If you want to see some Banksy pieces before summer’s end, you can reserve tickets to Cut & Run in Glasgow (the first official Banksy show in 14 years), wait for the delayed unofficial Banksy show in London to open or head to West Suffolk, which is currently hosting one of the largest contemporary art exhibitions in the UK in partnership with Brandler Galleries.

Four venues—Moyse’s Hall, Bury St Edmunds, the National Horse Racing Museum (NHRM) and Haverhill Arts Centre—are showing more than 300 works by artists like Damien Hirst, Anish Kapoor, Tracey Emin, Sir Grayson Perry and Keith Haring, along with Sherlock, Kaws, Blek le Rat, Bambi, Hush and, of course, Banksy.

The show, titled Urban Frame: Mutiny in Colour, is the “most exciting contemporary arts exhibition anywhere in the UK this summer,” said John Brandler of Brandler Galleries in a release. It also provides an unrivaled opportunity to see some of the most spectacular art of this century in a relaxed and accessible atmosphere.

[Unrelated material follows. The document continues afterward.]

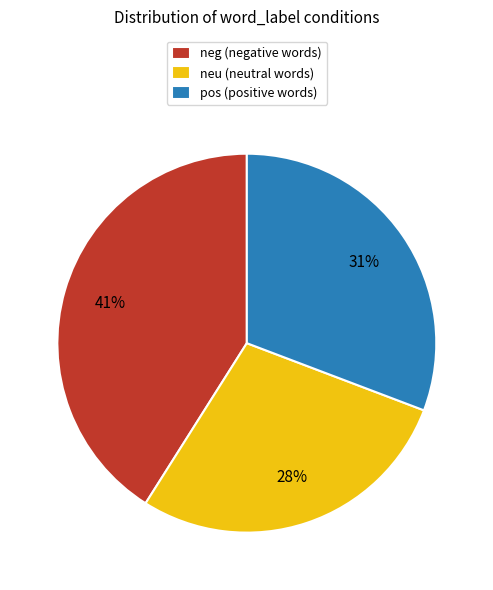

Which category has the biggest portion of the pie?

neg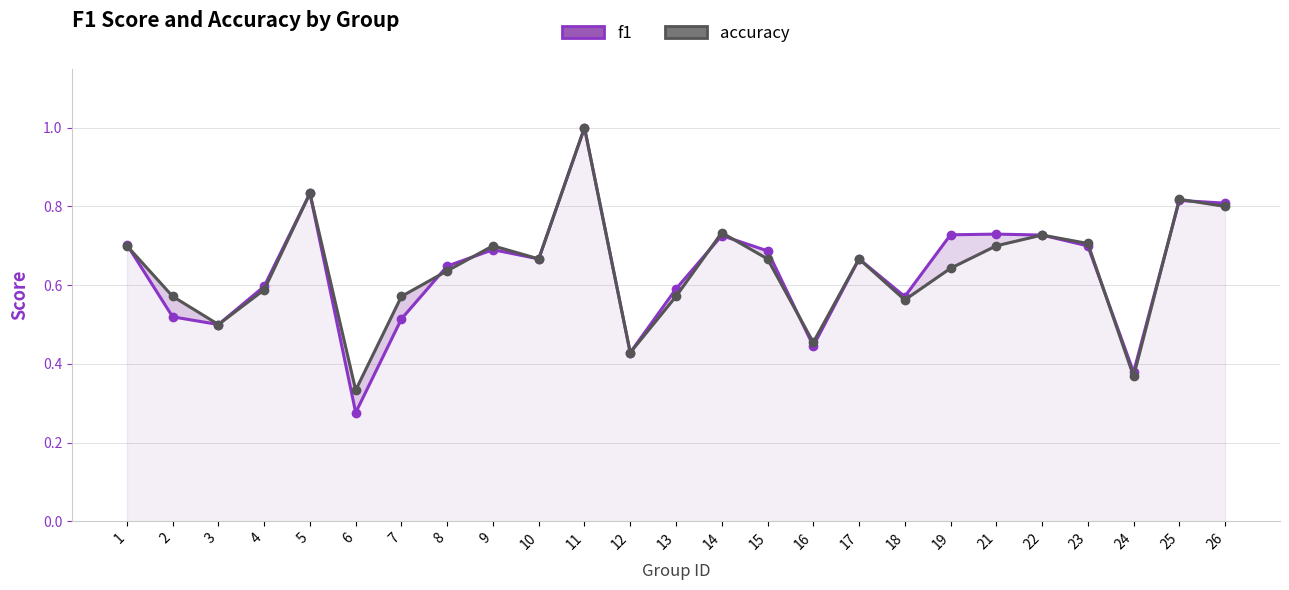

What value does the f1 series have at 9?

0.7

Among the works on display in Mutiny in Colour is Banksy’s Sandcastle Girl, originally applied to a shop wall in Lowestoft, Norfolk during his Great British Spraycation in 2021 shortly after, or so the story goes, anonymously visiting the Moments exhibition at Moyse’s Hall. Two other never-before-exhibited Banksy pieces are also on display, along with Bomb Hugger, Hula Hoop Girl and Love is in the Air—arguably one of the artist’s most famous works—which is on loan from fractionalized art investment platform Particle.
“We have photographs of seven works Banksy did in Ukraine,” Brandler told Observer. “A photographer managed to get there before they were destroyed in the war, and these images are now all that remain.” The striking life-size photos are on display at the NHRM in the world premiere of The 7: Banksy Under Siege, which preserves the works created during the artist’s 2022 visit to the war-torn nation.

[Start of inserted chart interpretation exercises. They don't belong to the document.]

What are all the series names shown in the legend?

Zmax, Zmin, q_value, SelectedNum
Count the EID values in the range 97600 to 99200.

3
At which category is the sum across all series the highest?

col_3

While Mutiny in Colour features a wide variety of works by leading contemporary artists—standouts include the Connor Brothers’ retro pinups and David Shrigley’s childlike paintings—fans of street-art-turned-fine-art are in for a treat.

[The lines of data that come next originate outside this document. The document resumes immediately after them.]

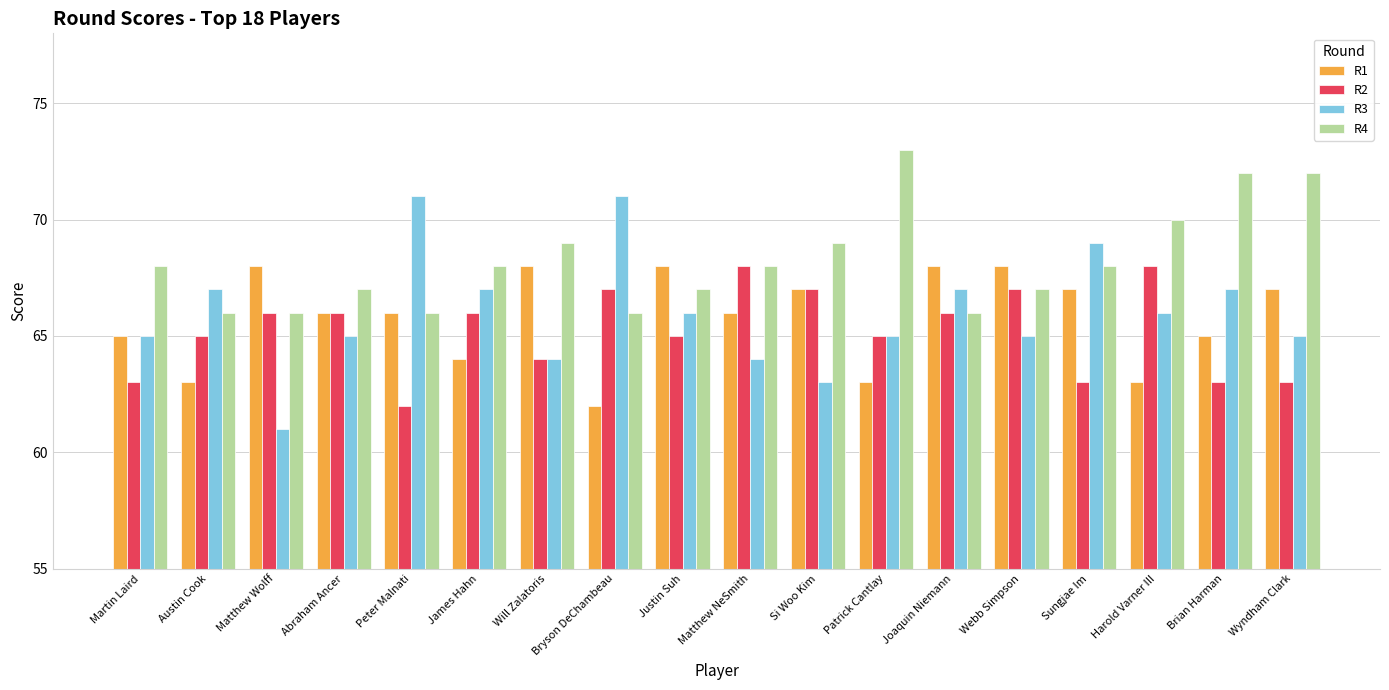

What is the difference between the R1 values at Matthew Wolff and James Hahn?

4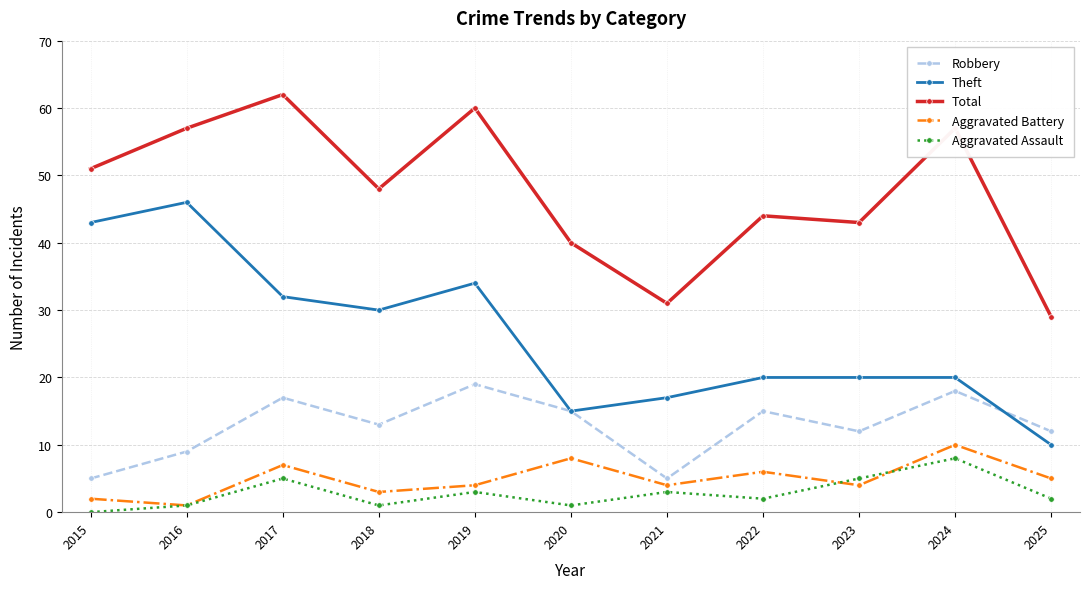

True or false: Theft and Aggravated Assault cross at least once.

False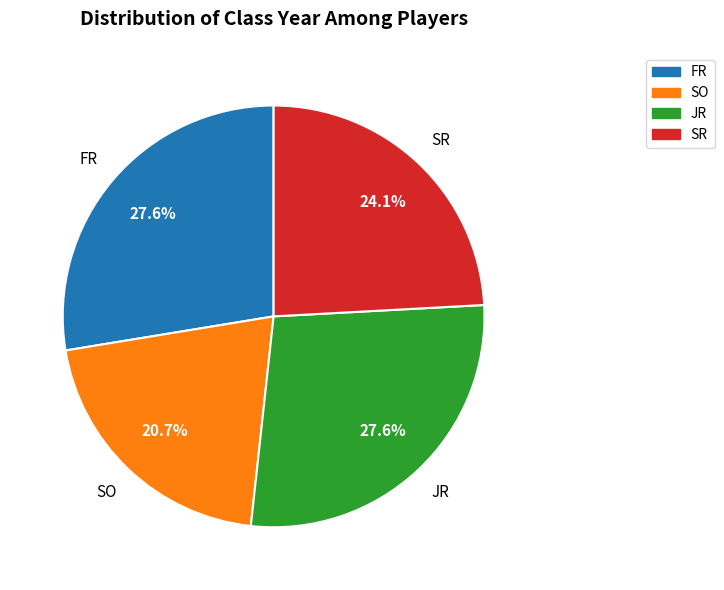

How many segments does this pie chart have?

4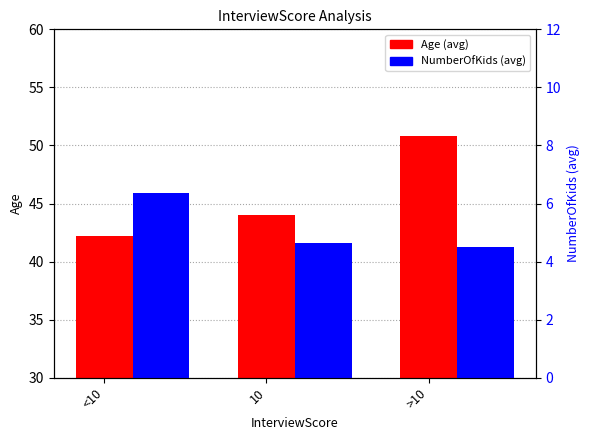

Is it true that NumberOfKids (avg) equals 7.8 at >10?

False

“There are a lot of seriously interesting artists on display in the Urban Frame exhibition,’ Brandler said. These include My Dog Sighs—nom de guerre of UK artist Paul Stone—whose work focuses on a combination of melancholic and often naïve portraiture with the aid of found materials including abandoned food cans, and Ben Eine, with his playful graffiti typography.

Pure Evil, whose real name is Charles Uzzell-Edwards, has work in two of the show’s venues: I am a Unicorn along with Just Riot and Celebrity Nightmares series are on display at Moyse’s Hall, while Pussy Riot – Putin’s Nightmare, Elizabeth II and American’s Nightmare are at the NHRM.
The West Suffolk Council and the Brandler Galleries made their first foray into contemporary art exhibitions in 2021 with the aforementioned Moments show at Bury St Edmunds. It proved overwhelmingly successful, attracting nearly 25,000 visitors with over 42 percent of tickets being sold to art lovers who traveled to see it—mainly from New York and Scandinavia. Urban Frame: Mutiny in Colour is expected to exceed these attendance figures.
Urban Frame: Mutiny in Colour runs simultaneously at Moyse’s Hall, Bury St Edmunds and the National Horse Racing Museum through October 1. A fourth exhibition is on view at Haverhill Arts Centre through September 12.